— Кому чего не ясно? — взвился вверх зудяще тонкий голосок Мазура. — Кому по-другому объяснить?!
— Погоди, братух, — Гусев положил руку ему на плечо. — Да не маши ты своей бляхой, а то мне еще жбан разобьешь… Парни, я серьезно спрашиваю — есть вопросы? Задавайте сейчас, а то потом поздно будет. Я вам все разжевал, какие у нас тут правила, — добавил Саня тоном, каким равный обращается к равным. — Кто-то с чем-то не согласен?
Новобранцы зашевелились. Со всех сторон посыпалось:
— Согласны, да…
— Все путем, чего непонятного…
— Нет вопросов… — и в этом шелестящем хоре явственно читалось облегчение от того, что все, наконец, завершилось, причем неожиданно мирно, и бить, кажется, этой ночью никого не будут.
Один из новобранцев, коренастый и низкорослый парень деревенской топорной наружности, Сережа Петухов, еще в карантине окрещенный, естественно, Петухом, — высказался более подробно:
— Не, ну так-то все нормально, все по-людски, — со старательно наигранной степенностью (как будто у него был выбор) проговорил он. — А то на гражданке ужасов нагоняли всяких…
— Это те нагоняют, кто сам не служил, — поспешил поддакнуть и Шапкин, все еще держа на всякий случай ладони у ушей.
— Хор-роший какой призыв заехал! — вдруг гаркнул прислушивающийся к репликам новобранцев мордатый младший сержант Бурыба. — Все понятливые…
Олег помедлил еще несколько мгновений, будто в надежде услышать от новобранцев что-нибудь, принципиально отличное от уже сказанного, не услышал и решительно шагнул на «взлетку».
Мансур чуть пошевелился, поворачиваясь к нему. Яростно скрипнула служившая ему сидением койка.
— Заниматься воспитанием и обучением, — негромко, но отчетливо произнес Олег, — надлежит тем, кто призван к этому долгом. Система, оглашенная допрежь, наизнанку вывернутая форма воинского товарищества есть продукт преступной лености командования. Первоначально: военнослужащие подчиняются тем из их числа, кто выше по званию, как и предписывается Уставом. Равные по званию — равны между собой. Отныне будет так. Засим: отнимать у новобранцев выплачиваемые им деньги недопустимо. Ни один военнослужащий не отдаст своего жалованья другому по принятому давеча из страха соглашению. Отныне будет так. И еще: если офицеры в нашей части не желают честно и с доброй совестью исполнять свой долг, мы обязаны заставить их делать это. Но никак не стремиться извлекать из ситуации выгоду для себя. Это гнусно. И этого боле не будет. Я решительно это возбраняю.

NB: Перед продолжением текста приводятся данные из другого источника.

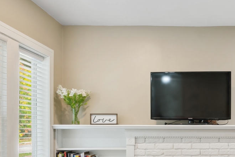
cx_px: 190
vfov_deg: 34.3
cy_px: 135
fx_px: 241
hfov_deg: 48.8
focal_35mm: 37
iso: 100
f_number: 11
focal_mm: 10
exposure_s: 1/1.25
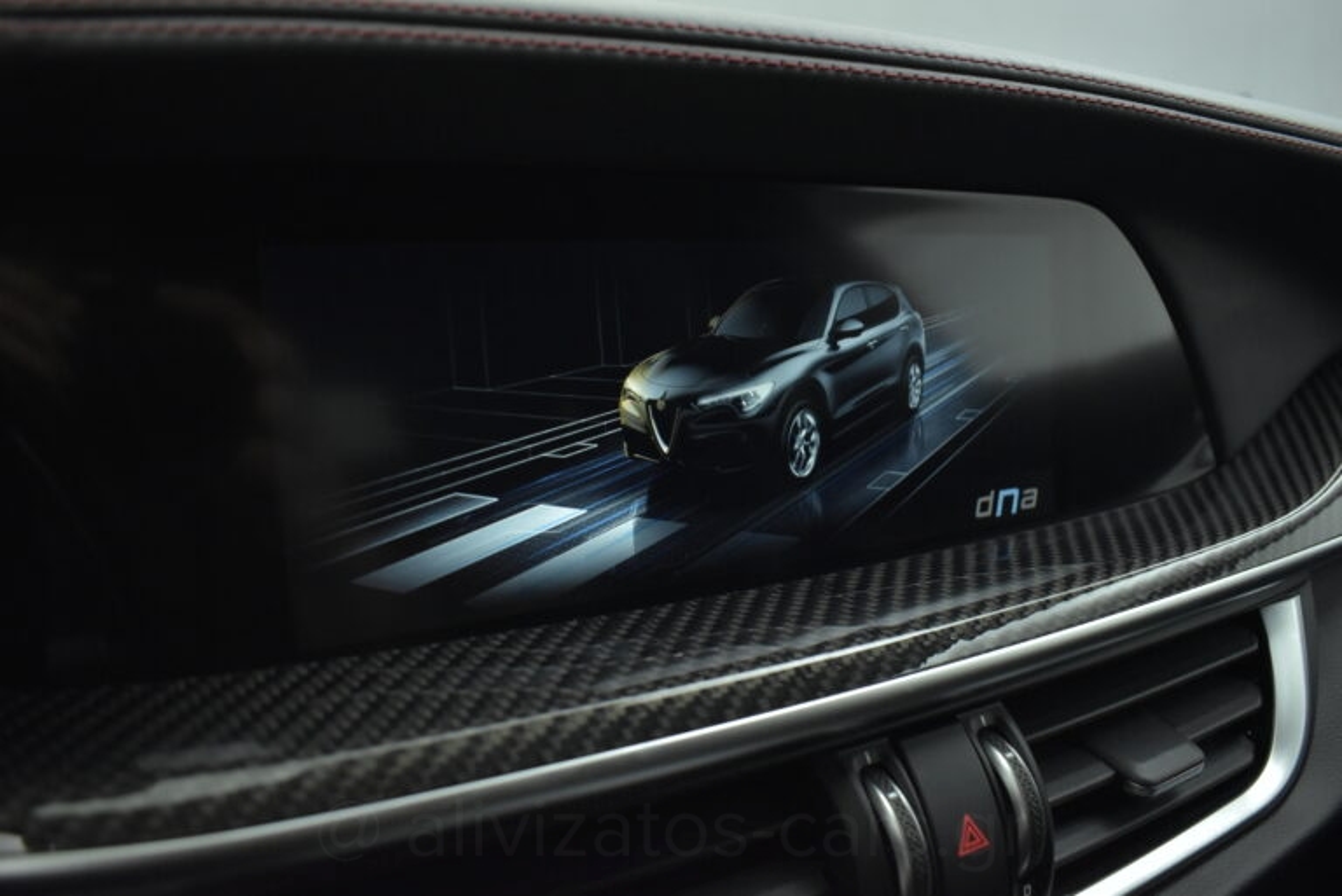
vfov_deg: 48.0
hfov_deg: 67.4
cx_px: 671
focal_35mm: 27
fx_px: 1007
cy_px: 448
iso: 1600
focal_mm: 18
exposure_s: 1/80
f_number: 3.5
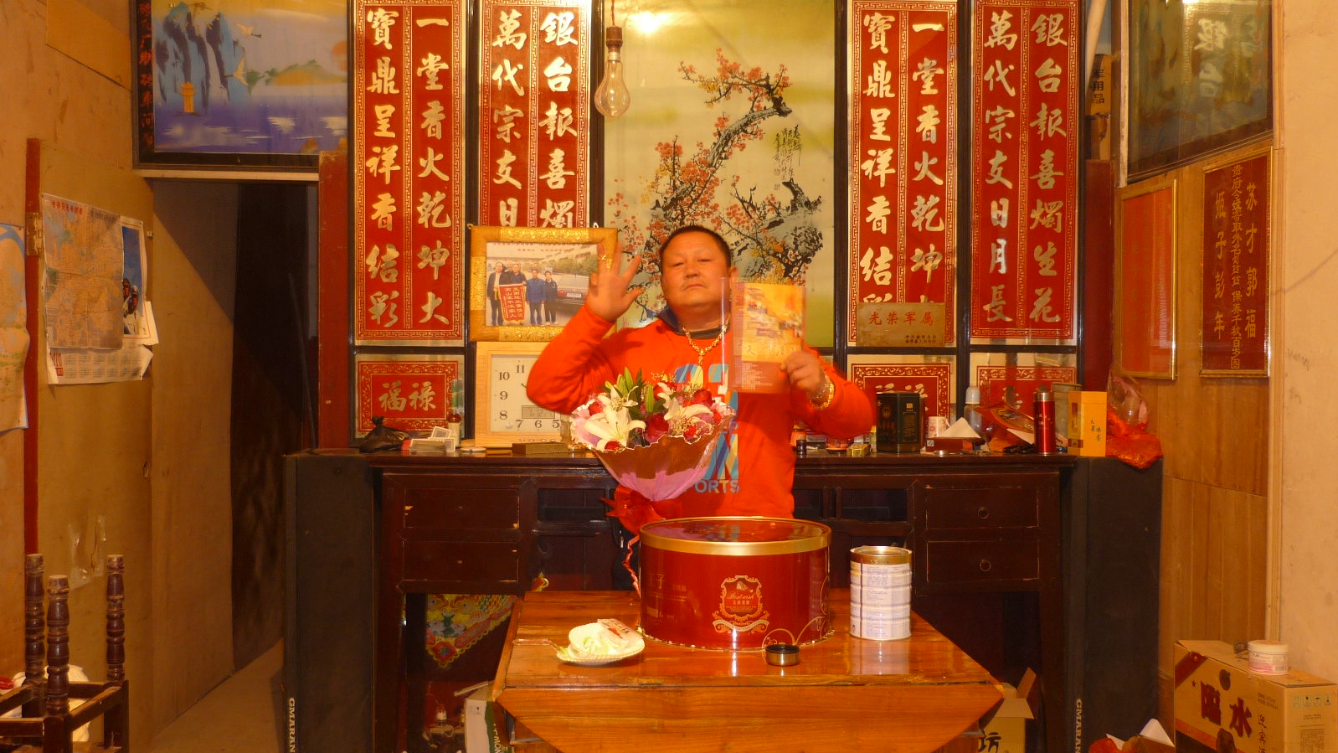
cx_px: 669
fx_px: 1277
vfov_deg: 32.8
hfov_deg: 55.3
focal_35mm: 36
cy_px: 355
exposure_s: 1
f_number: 2.8
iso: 125
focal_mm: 5.5
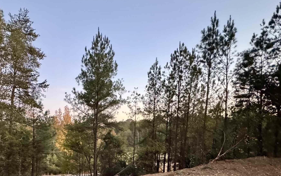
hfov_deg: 68.2
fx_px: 199
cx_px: 90
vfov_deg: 43.6
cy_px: 157
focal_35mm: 26
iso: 1250
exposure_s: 1/44
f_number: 2.2
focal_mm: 2.22
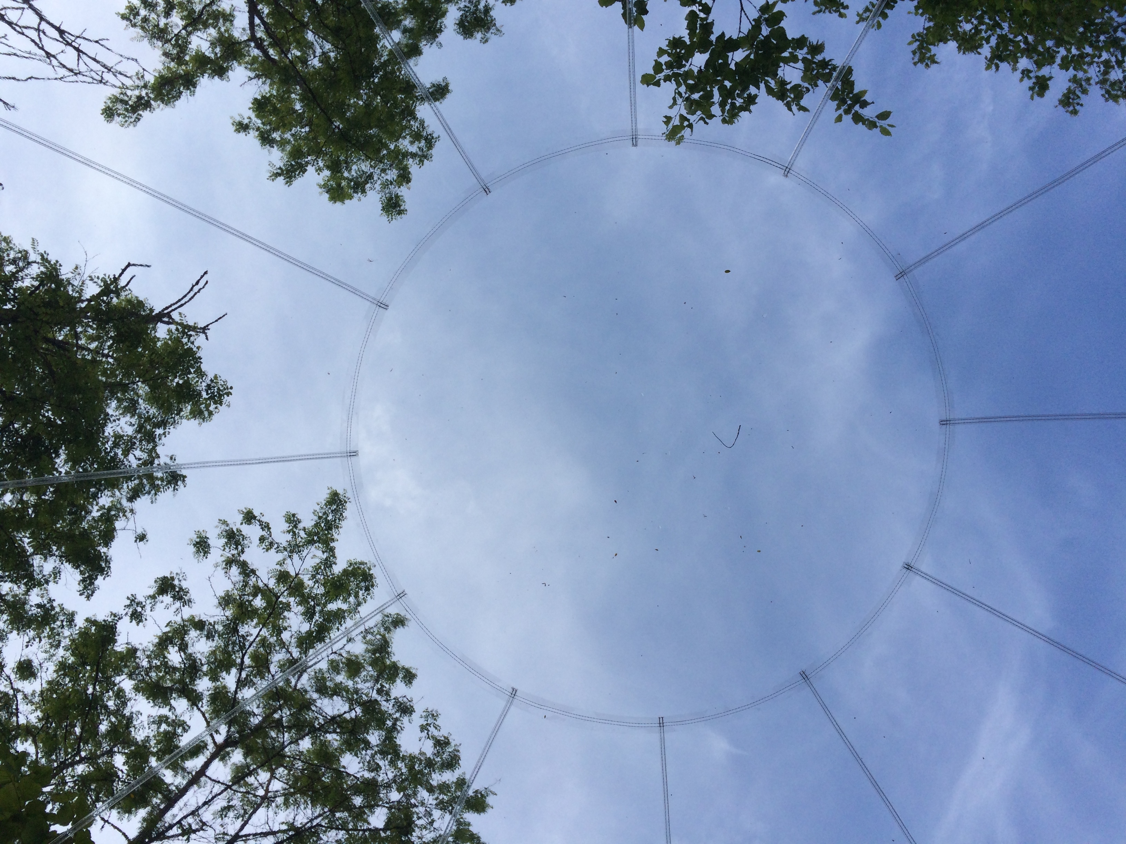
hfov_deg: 61.7
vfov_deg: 48.2
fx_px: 943
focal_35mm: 29
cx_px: 563
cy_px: 422
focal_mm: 4.15
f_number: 2.2
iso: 32
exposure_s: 1/1140
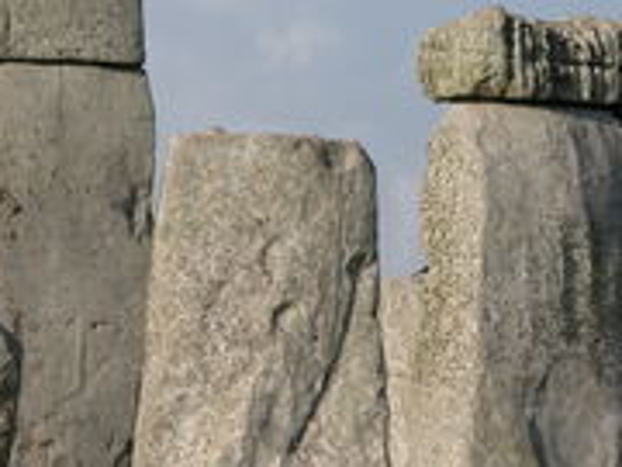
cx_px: 235
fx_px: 7493
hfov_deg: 4.8
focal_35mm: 417
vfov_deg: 3.6
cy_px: 214
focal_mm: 48.5
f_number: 5.7
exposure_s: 1/435
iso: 100
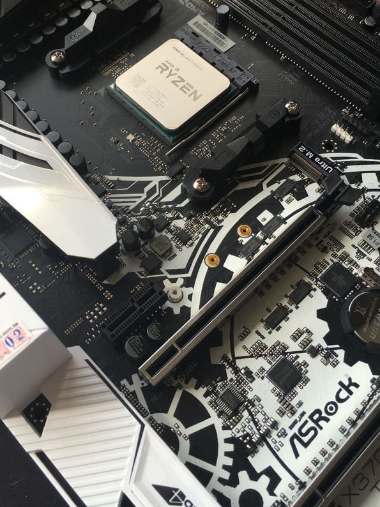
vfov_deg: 48.8
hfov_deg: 37.7
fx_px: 556
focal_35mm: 38
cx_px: 171
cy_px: 209
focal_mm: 4.15
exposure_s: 1/120
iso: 40
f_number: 2.2
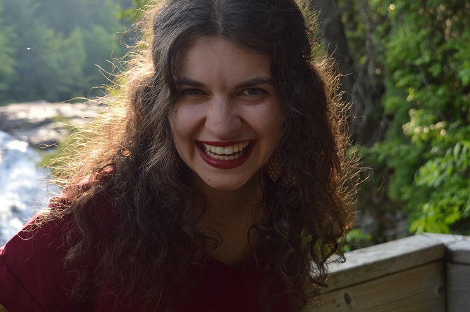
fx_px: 795
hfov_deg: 32.9
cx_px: 237
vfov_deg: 22.2
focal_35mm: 61
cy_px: 138
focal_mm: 30
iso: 400
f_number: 5.6
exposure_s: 1/800
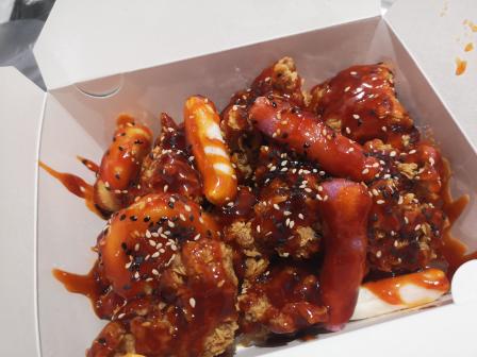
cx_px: 238
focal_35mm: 27
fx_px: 372
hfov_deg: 65.3
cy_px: 178
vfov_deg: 51.4
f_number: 1.8
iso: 400
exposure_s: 1/50
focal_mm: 3.95
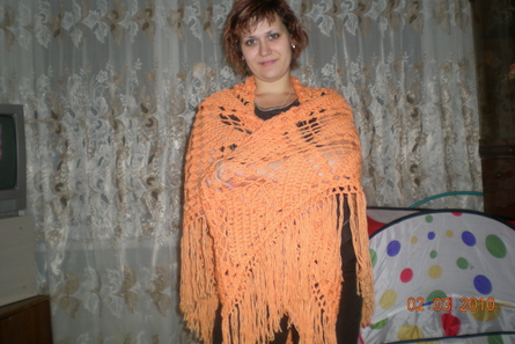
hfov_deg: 48.4
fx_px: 572
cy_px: 149
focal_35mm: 40
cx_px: 258
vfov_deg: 33.4
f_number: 3.1
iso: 112
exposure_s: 1/60
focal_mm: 6.3
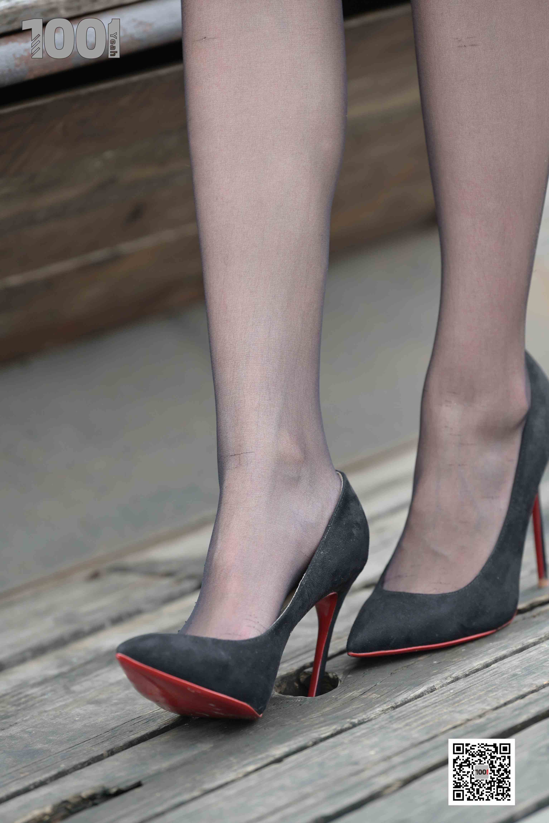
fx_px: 4574
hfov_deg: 6.9
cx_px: 274
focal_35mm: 200
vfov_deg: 10.3
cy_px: 412
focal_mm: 200
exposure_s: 1/250
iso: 200
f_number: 4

Саня Гусь догадался разрядить стремительно распухающую темную паузу громким и заметно фальшивым смехом. И это подействовало. За Саней пронзительно захихикал Мазур, потом загоготала троица рядом с ними, а потом смех запрыгал по койкам и постепенно потух в неуверенных ухмылках новобранцев. Сержант Бурыба спустил ноги со своей койки. Сержант Кинжагалиев, откинув одеяло, поднялся, чтобы получше рассмотреть Олега, вызвавшего своей речью столь бурную реакцию казармы. Кажется, только Мансур, неподвижной глыбой давящий чужую койку, не улыбнулся. Он смотрел на Трегрея с холодным безразличием.
— Это что за чучело? — вопросил Кинжагалиев.
— Это Гуманоид, — пояснил во всеуслышанье Гусь. — Такой вот Гуманоид…
— Он маленько… того, — тут же угодливо произнес Шапкин. — Ну… с причудами.
— Они все четверо маленько с причудами, — согласился Гусь, нехорошо прищурившись. — Вот по этой самой причине мы вынуждены сообщить, что настало время для последней, заключительной, части нашей, дорогие друзья, встречи. Мансур! — обернулся Саня. — Я вот об этих уродах говорил. Авторитетов не признают, хамят, угрожают… Короче, беспределят. Гасить их надо, никуда не денешься! — разведя руками, заключил Гусь таким тоном, словно принятое решение было лично для него хоть и вынужденным, но очень неприятным.